Mathematics is live text (\(\sqrt{\hat p(1-\hat p)/B}\) renders as MathML, not an image). Every figure carries an alt line stating its message, a “what to notice” reading, and an adjacent data-summary table, so each point survives without the picture. The two tests are distinguished by linestyle and marker and hatch (t-test = solid line / round marker / solid bar; Wilcoxon = dashed line / square marker / hatched bar) and by labels, never by color alone. A clean lint and a clean render are evidence; the rendered assistive-technology review is a human step.

Assessment (descriptive only)

This lab contributes learning evidence toward building a simulation loop and estimating and interpreting Type I error, power, and Monte Carlo error. That is the shape only; the actual graded prompts, point values, and due dates live in Blackboard.

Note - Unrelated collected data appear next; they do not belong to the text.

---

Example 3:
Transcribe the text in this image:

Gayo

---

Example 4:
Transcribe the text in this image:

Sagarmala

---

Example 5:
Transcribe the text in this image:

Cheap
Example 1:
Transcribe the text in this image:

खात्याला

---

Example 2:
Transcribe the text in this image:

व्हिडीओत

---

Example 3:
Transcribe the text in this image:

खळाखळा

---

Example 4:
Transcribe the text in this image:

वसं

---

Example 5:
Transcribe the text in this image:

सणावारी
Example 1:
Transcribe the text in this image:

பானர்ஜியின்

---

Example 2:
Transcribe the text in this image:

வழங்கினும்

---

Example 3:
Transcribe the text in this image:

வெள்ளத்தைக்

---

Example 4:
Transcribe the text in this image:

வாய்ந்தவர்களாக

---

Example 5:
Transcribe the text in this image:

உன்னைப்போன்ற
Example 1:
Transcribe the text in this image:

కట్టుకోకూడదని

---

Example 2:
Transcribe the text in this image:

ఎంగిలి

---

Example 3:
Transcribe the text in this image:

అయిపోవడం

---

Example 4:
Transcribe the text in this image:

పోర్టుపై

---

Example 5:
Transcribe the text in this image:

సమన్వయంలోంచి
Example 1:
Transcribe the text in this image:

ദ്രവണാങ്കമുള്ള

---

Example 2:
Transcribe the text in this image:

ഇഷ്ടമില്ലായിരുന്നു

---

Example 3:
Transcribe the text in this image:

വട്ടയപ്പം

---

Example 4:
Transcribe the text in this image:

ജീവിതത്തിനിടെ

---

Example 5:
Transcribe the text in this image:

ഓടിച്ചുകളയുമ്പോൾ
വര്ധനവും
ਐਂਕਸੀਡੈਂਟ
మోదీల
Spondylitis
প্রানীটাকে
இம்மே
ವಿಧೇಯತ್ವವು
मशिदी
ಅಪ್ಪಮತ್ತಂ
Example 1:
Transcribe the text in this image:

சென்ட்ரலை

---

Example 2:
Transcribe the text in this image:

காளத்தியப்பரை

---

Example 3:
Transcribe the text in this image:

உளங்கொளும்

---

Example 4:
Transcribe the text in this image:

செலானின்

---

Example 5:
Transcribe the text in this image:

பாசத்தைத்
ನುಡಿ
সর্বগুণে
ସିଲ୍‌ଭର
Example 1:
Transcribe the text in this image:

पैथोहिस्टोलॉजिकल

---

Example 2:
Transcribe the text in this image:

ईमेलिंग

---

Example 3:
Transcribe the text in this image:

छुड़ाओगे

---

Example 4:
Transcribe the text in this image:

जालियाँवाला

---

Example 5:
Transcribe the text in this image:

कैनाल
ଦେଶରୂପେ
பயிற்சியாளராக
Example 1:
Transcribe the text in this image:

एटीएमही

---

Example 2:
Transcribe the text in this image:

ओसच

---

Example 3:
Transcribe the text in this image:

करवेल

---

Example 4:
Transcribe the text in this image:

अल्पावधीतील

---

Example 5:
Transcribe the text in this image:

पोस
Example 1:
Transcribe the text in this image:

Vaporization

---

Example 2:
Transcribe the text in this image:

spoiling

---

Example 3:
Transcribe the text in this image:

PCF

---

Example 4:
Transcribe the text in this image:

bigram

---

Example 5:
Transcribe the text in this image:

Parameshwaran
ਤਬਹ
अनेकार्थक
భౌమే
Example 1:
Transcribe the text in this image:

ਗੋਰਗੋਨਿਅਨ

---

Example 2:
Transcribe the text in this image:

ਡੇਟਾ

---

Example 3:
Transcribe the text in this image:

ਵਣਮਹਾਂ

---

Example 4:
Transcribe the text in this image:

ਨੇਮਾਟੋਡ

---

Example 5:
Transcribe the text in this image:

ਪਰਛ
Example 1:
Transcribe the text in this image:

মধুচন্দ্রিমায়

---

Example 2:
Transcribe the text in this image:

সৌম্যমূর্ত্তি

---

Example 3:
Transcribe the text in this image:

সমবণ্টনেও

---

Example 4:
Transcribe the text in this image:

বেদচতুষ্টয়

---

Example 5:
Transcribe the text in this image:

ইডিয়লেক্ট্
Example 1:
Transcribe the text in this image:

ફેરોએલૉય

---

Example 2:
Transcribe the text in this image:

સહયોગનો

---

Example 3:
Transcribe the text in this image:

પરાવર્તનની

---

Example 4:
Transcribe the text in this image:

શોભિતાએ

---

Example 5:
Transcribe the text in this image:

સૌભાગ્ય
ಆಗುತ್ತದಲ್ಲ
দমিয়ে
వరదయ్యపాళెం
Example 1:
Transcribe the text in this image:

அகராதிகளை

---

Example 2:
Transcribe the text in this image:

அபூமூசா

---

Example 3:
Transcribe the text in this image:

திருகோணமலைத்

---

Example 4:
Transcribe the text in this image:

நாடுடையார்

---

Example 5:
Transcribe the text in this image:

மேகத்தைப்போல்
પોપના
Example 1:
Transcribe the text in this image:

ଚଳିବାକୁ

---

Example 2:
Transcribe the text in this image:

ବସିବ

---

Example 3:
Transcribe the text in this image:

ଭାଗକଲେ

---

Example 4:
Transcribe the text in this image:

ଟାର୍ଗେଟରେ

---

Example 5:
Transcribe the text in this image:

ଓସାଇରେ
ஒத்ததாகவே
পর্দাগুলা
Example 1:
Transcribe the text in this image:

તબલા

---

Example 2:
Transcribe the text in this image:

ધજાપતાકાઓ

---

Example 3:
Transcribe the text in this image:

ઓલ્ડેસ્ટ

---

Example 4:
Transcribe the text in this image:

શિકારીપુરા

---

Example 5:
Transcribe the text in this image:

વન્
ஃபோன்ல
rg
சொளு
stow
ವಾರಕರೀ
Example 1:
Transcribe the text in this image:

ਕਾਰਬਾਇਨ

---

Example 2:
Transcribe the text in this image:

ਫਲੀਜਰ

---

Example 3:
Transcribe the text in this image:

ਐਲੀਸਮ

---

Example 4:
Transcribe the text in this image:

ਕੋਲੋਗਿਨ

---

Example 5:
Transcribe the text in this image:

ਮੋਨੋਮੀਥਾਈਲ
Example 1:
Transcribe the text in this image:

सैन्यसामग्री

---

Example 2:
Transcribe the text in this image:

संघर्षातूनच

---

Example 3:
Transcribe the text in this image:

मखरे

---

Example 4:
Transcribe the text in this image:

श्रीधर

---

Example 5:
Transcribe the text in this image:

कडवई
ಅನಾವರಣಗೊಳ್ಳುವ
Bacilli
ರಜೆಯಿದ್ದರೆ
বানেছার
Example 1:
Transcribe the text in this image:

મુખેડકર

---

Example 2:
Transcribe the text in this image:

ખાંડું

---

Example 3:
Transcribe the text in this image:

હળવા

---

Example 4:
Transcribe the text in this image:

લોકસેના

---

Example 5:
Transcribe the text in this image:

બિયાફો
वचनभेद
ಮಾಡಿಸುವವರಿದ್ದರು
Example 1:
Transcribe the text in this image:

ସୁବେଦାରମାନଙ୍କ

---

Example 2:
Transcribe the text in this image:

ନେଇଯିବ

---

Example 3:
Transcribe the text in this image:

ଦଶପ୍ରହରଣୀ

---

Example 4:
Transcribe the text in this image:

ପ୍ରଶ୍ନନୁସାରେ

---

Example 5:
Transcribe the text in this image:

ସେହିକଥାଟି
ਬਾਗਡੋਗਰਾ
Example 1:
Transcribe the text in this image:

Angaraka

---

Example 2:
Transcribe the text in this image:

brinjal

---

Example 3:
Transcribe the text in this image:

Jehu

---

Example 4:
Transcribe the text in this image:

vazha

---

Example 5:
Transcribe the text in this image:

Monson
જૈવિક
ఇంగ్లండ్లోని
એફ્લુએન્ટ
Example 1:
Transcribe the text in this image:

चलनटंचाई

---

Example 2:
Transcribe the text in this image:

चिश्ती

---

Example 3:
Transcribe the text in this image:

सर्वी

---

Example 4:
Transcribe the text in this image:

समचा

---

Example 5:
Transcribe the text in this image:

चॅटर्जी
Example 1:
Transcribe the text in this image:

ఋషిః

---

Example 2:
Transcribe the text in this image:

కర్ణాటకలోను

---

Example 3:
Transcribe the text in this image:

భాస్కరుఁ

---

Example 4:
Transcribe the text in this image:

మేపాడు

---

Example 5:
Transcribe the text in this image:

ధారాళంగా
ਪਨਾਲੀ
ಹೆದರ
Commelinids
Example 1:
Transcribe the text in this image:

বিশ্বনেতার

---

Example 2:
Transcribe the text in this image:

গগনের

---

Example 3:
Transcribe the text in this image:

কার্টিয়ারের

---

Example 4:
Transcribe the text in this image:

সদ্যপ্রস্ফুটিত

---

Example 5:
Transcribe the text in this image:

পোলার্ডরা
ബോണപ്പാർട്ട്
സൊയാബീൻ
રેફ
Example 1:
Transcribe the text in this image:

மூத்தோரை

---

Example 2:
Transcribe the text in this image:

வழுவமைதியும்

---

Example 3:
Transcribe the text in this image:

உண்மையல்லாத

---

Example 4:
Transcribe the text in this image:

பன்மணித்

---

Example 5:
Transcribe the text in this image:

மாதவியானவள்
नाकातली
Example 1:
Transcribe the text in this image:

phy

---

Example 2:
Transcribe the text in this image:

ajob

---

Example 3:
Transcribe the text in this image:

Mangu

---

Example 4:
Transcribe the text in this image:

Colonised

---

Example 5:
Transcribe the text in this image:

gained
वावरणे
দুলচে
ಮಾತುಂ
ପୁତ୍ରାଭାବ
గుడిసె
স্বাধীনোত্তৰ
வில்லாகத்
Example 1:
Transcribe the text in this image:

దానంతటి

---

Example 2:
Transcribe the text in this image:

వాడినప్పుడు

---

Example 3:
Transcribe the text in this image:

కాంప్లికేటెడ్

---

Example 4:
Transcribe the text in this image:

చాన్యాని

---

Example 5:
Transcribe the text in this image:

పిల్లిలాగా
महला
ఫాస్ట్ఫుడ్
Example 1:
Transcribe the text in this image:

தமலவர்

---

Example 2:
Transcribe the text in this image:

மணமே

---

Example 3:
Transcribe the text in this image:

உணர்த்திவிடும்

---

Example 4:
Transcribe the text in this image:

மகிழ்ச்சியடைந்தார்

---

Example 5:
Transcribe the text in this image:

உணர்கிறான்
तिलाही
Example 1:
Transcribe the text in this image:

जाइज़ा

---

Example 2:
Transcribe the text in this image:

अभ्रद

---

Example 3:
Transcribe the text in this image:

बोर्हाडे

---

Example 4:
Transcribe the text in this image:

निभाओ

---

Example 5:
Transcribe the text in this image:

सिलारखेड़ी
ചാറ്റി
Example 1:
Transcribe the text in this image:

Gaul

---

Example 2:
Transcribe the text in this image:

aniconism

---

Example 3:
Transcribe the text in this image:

Public vs. graded. This is a public, ungraded lab exemplar. Graded lab prompts, keys, rubrics, point values, and due dates live in Blackboard Ultra, which governs.

Looking ahead

You now have the tool that settles method arguments empirically: don’t guess whether the t-test or a rank test wins on your kind of data — simulate it. In the project you will use exactly this loop as a sensitivity check, asking not only “what does my method say?” but “how often would a method like this get it right on data like mine?”